Super-Melee battle in progress
Ur-Quan Kzer-Za and Ur-Quan Kohr-Ah in battle

That matters because friction kills casual multiplayer.

The dream is simple: send a link to a friend, they open it, and you are playing.

That is the kind of experience the web is great at, and it is the reason I wanted to build this as a browser game in the first place.

What I learned

This project has taught me a lot about both game development and AI-assisted development.

On the technical side, I got deeper practice with TypeScript, React, real-time interactions, browser-based gameplay, and multiplayer architecture.

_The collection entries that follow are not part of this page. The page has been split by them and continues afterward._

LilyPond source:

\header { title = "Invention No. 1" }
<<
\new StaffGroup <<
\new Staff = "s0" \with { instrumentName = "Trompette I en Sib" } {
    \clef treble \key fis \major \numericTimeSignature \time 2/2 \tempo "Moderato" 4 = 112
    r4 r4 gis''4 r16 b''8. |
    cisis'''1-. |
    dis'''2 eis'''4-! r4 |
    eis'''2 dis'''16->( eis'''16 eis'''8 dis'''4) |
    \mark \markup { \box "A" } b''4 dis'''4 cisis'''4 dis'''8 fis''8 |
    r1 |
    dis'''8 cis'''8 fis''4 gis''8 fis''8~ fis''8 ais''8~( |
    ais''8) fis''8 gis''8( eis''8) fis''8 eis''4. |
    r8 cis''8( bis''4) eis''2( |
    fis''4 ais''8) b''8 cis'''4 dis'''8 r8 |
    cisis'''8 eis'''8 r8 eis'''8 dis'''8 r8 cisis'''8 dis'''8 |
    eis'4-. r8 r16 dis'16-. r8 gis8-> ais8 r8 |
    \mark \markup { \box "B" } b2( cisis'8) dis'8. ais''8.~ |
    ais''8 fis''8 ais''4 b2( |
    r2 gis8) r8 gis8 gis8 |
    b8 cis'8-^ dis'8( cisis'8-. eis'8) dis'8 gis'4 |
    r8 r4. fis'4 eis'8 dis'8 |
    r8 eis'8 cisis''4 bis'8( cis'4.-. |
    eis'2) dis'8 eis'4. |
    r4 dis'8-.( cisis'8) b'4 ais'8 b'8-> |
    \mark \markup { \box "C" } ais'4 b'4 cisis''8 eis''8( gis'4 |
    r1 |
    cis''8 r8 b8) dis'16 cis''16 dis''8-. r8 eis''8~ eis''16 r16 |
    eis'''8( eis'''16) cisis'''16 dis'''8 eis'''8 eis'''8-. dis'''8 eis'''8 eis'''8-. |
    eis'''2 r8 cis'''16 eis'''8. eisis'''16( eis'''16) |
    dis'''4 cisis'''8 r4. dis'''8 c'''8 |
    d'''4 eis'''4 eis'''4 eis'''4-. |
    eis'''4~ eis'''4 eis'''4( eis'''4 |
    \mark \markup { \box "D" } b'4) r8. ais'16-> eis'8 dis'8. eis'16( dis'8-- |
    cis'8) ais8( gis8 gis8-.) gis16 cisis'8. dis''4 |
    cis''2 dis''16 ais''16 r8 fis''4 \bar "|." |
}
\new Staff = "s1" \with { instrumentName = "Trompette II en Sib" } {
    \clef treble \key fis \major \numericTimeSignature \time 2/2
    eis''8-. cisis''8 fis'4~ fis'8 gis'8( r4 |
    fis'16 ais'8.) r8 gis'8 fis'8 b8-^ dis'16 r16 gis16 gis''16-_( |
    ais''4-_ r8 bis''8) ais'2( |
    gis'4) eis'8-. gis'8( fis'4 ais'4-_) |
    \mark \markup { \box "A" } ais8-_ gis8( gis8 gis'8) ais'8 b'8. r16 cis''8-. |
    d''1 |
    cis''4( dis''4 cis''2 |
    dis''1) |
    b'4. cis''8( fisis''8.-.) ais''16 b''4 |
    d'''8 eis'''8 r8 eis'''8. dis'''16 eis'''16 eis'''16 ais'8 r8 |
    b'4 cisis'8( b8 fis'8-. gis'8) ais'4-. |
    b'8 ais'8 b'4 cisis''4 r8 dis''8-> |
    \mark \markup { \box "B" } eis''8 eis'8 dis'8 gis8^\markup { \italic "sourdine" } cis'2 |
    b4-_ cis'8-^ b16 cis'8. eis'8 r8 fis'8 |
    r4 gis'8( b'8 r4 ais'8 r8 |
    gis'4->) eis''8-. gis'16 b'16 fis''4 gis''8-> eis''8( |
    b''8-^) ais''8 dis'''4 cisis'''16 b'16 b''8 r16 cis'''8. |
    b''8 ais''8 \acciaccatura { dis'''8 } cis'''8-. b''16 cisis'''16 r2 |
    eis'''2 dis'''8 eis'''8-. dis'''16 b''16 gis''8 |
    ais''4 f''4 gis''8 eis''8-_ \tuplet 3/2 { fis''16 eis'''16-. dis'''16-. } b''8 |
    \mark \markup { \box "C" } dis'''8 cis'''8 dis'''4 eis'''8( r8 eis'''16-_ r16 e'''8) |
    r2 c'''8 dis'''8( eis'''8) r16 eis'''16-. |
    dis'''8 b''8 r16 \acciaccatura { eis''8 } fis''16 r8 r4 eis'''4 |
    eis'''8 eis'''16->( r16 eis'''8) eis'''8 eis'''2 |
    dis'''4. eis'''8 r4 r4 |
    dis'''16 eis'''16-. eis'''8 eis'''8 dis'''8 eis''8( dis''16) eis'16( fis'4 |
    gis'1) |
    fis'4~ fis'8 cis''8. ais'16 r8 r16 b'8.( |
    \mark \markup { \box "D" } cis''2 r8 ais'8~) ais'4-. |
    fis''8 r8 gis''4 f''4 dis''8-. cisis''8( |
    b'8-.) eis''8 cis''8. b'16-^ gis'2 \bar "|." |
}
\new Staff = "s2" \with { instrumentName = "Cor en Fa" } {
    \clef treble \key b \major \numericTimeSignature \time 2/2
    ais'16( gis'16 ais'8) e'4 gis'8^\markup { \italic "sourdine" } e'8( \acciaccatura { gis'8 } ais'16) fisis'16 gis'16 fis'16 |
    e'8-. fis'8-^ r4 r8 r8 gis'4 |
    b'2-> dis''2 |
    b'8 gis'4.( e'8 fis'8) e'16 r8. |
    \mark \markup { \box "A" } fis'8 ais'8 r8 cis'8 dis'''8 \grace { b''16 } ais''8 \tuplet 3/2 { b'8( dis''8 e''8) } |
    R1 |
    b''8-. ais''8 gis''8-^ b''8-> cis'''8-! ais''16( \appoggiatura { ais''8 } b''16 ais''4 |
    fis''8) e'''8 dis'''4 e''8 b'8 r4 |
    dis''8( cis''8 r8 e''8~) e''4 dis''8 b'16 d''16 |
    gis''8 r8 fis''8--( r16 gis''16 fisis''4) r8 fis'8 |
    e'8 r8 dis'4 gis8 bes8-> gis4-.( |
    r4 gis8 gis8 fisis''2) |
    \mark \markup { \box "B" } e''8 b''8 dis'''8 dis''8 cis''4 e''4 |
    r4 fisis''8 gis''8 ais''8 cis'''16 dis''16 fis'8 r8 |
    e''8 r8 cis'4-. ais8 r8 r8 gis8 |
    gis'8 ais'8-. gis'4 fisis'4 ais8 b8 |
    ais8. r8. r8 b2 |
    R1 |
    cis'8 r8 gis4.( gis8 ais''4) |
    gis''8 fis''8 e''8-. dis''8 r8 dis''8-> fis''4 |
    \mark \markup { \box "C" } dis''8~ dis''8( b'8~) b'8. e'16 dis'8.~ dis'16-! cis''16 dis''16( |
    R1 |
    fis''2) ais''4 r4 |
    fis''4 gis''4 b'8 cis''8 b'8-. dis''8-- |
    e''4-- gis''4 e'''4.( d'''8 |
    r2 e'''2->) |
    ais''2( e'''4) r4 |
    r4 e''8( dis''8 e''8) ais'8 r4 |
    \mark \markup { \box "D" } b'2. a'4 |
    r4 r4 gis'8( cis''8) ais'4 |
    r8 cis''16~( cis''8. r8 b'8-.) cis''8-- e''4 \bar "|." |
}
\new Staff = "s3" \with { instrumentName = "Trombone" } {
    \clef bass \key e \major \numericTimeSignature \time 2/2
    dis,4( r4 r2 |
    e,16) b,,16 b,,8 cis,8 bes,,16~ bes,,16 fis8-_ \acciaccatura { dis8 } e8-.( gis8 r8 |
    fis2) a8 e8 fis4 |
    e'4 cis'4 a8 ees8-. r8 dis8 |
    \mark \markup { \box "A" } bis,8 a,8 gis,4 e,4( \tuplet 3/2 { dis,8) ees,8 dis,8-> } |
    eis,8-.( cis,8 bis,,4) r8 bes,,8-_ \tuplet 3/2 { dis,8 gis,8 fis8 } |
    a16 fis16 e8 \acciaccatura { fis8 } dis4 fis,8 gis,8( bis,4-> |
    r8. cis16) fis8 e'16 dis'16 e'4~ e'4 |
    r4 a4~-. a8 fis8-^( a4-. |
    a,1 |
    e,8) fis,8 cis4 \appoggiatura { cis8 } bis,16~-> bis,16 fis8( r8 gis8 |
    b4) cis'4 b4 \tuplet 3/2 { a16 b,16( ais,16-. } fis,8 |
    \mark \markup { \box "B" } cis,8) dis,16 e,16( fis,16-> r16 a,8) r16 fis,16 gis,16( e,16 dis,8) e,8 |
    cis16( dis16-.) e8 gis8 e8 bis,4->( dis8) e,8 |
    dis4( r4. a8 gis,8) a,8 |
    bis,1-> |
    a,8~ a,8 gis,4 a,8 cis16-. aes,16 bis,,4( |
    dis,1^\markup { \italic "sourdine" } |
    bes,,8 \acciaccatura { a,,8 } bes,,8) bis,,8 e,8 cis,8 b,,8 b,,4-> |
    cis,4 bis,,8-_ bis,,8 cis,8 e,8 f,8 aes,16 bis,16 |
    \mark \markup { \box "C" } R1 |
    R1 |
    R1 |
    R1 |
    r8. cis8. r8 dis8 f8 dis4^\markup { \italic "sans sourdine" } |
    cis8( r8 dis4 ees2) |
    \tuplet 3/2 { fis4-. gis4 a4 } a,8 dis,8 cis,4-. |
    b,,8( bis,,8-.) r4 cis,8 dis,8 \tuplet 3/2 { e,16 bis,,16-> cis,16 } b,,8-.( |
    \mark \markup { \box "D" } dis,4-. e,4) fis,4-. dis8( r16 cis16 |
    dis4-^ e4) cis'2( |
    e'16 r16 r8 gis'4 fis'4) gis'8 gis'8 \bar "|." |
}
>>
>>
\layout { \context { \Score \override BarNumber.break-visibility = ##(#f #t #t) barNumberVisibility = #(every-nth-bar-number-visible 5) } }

On the AI side, I learned how important it is to break work into clear chunks. Broad prompts can be useful for brainstorming, but the best results usually came from giving the tools a specific role and a specific target:

  • “Explain how this original system works.”
  • “Port this behavior into a TypeScript-friendly structure.”
  • “Help me debug why this state changes twice.”
  • “Suggest a cleaner architecture for this module.”
  • “Compare these two approaches before we implement anything.”

The tools became much more effective when I treated prompting as part of the engineering process, not a magic shortcut around it.

Why this project matters to me

Super Melee is fun because it is a game, but it is also meaningful to me because it represents a new way of building.

AI coding tools have changed the shape of side projects. Ideas that used to feel too large to start can now become approachable. Not easy, exactly - but approachable.

You still need curiosity. You still need persistence. You still need to test, revise, debug, and make decisions. But the distance between “I wonder if I could build that” and “I have a working version online” feels shorter than it used to.

That is exciting.

Super Melee has been a way for me to explore that feeling in a real project, with real complexity, and with something I can actually share with friends.

Try it out

You can play the current version at super-melee.com.

It is still evolving, but the core idea is already there: open the site, jump into a match, and start playing.

For me, this project has been part game, part experiment, and part training ground for modern AI-assisted software development. And honestly, that combination has made it one of the most fun side projects I’ve worked on in a while.